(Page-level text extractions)
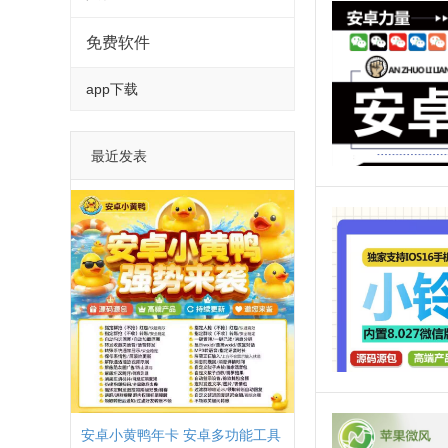
免费软件
app下载
最近发表
安卓小黄鸭年卡 安卓多功能工具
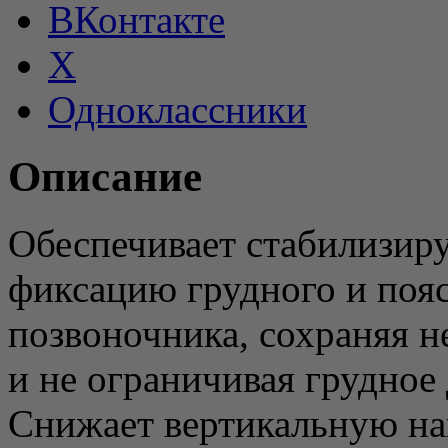
ВКонтакте
X
Одноклассники
Описание
Обеспечивает стабилизи
фиксацию грудного и поя
позвоночника, сохраняя 
и не ограничивая грудное
Снижает вертикальную на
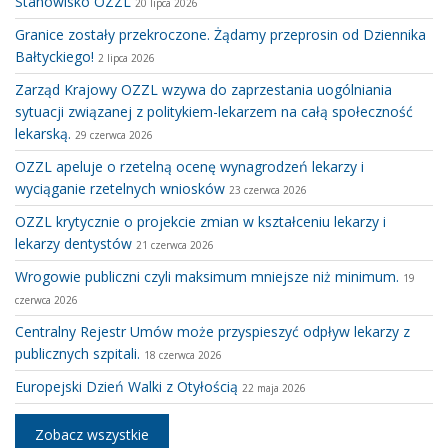
Stanowisko OZZL
20 lipca 2026
Granice zostały przekroczone. Żądamy przeprosin od Dziennika
Bałtyckiego!
2 lipca 2026
Zarząd Krajowy OZZL wzywa do zaprzestania uogólniania
sytuacji związanej z politykiem-lekarzem na całą społeczność
lekarską.
29 czerwca 2026
OZZL apeluje o rzetelną ocenę wynagrodzeń lekarzy i
wyciąganie rzetelnych wniosków
23 czerwca 2026
OZZL krytycznie o projekcie zmian w kształceniu lekarzy i
lekarzy dentystów
21 czerwca 2026
Wrogowie publiczni czyli maksimum mniejsze niż minimum.
19
czerwca 2026
Centralny Rejestr Umów może przyspieszyć odpływ lekarzy z
publicznych szpitali.
18 czerwca 2026
Europejski Dzień Walki z Otyłością
22 maja 2026
Zobacz wszystkie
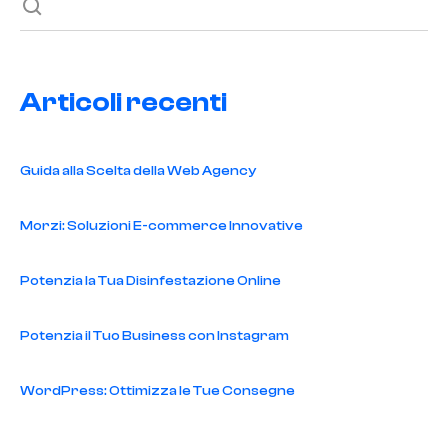
Articoli recenti
Guida alla Scelta della Web Agency
Morzi: Soluzioni E-commerce Innovative
Potenzia la Tua Disinfestazione Online
Potenzia il Tuo Business con Instagram
WordPress: Ottimizza le Tue Consegne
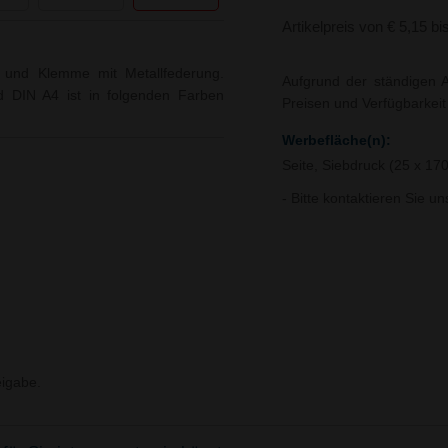
Artikelpreis von € 5,15 bi
g und Klemme mit Metallfederung.
Aufgrund der ständigen A
rd DIN A4 ist in folgenden Farben
Preisen und Verfügbarkei
Werbefläche(n):
Seite, Siebdruck (25 x 1
- Bitte kontaktieren Sie u
igabe.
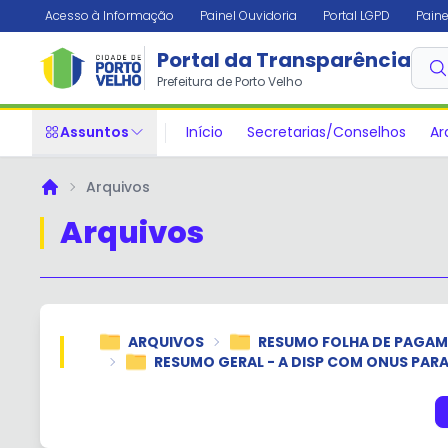
Acesso à Informação
Painel Ouvidoria
Portal LGPD
Paine
Portal da Transparência
Prefeitura de Porto Velho
Assuntos
Início
Secretarias/Conselhos
Ar
Arquivos
Principal
Arquivos
ARQUIVOS
RESUMO FOLHA DE PAGA
RESUMO GERAL - A DISP COM ONUS PARA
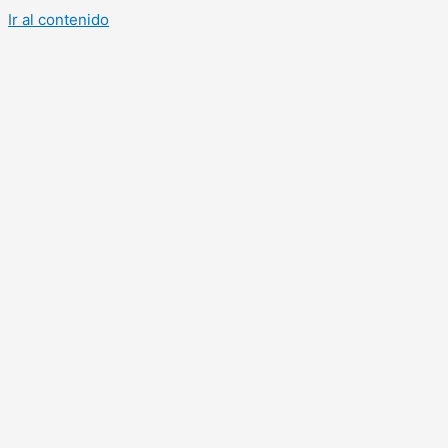
Ir al contenido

**What you are asked to do:** Turn every line of text from all the records into a single numbered list, skipping any blank lines. Leave the pictures out of the answer.

**Reply to the task:**
1. 免费软件
2. app下载
3. 最近发表
4. 安卓小黄鸭年卡 安卓多功能工具
5. ВКонтакте
6. X
7. Одноклассники
8. Описание
9. Обеспечивает стабилизи
10. фиксацию грудного и поя
11. позвоночника, сохраняя 
12. и не ограничивая грудное
13. Снижает вертикальную на
14. Stanowisko OZZL
15. 20 lipca 2026
16. Granice zostały przekroczone. Żądamy przeprosin od Dziennika
17. Bałtyckiego!
18. 2 lipca 2026
19. Zarząd Krajowy OZZL wzywa do zaprzestania uogólniania
20. sytuacji związanej z politykiem-lekarzem na całą społeczność
21. lekarską.
22. 29 czerwca 2026
23. OZZL apeluje o rzetelną ocenę wynagrodzeń lekarzy i
24. wyciąganie rzetelnych wniosków
25. 23 czerwca 2026
26. OZZL krytycznie o projekcie zmian w kształceniu lekarzy i
27. lekarzy dentystów
28. 21 czerwca 2026
29. Wrogowie publiczni czyli maksimum mniejsze niż minimum.
30. 19
31. czerwca 2026
32. Centralny Rejestr Umów może przyspieszyć odpływ lekarzy z
33. publicznych szpitali.
34. 18 czerwca 2026
35. Europejski Dzień Walki z Otyłością
36. 22 maja 2026
37. Zobacz wszystkie
38. Articoli recenti
39. Guida alla Scelta della Web Agency
40. Morzi: Soluzioni E-commerce Innovative
41. Potenzia la Tua Disinfestazione Online
42. Potenzia il Tuo Business con Instagram
43. WordPress: Ottimizza le Tue Consegne
44. Artikelpreis von € 5,15 bi
45. g und Klemme mit Metallfederung.
46. Aufgrund der ständigen A
47. rd DIN A4 ist in folgenden Farben
48. Preisen und Verfügbarkei
49. Werbefläche(n):
50. Seite, Siebdruck (25 x 1
51. - Bitte kontaktieren Sie u
52. igabe.
53. Acesso à Informação
54. Painel Ouvidoria
55. Portal LGPD
56. Paine
57. Portal da Transparência
58. Prefeitura de Porto Velho
59. Assuntos
60. Início
61. Secretarias/Conselhos
62. Ar
63. Arquivos
64. Principal
65. Arquivos
66. ARQUIVOS
67. RESUMO FOLHA DE PAGA
68. RESUMO GERAL - A DISP COM ONUS PARA
69. Ir al contenido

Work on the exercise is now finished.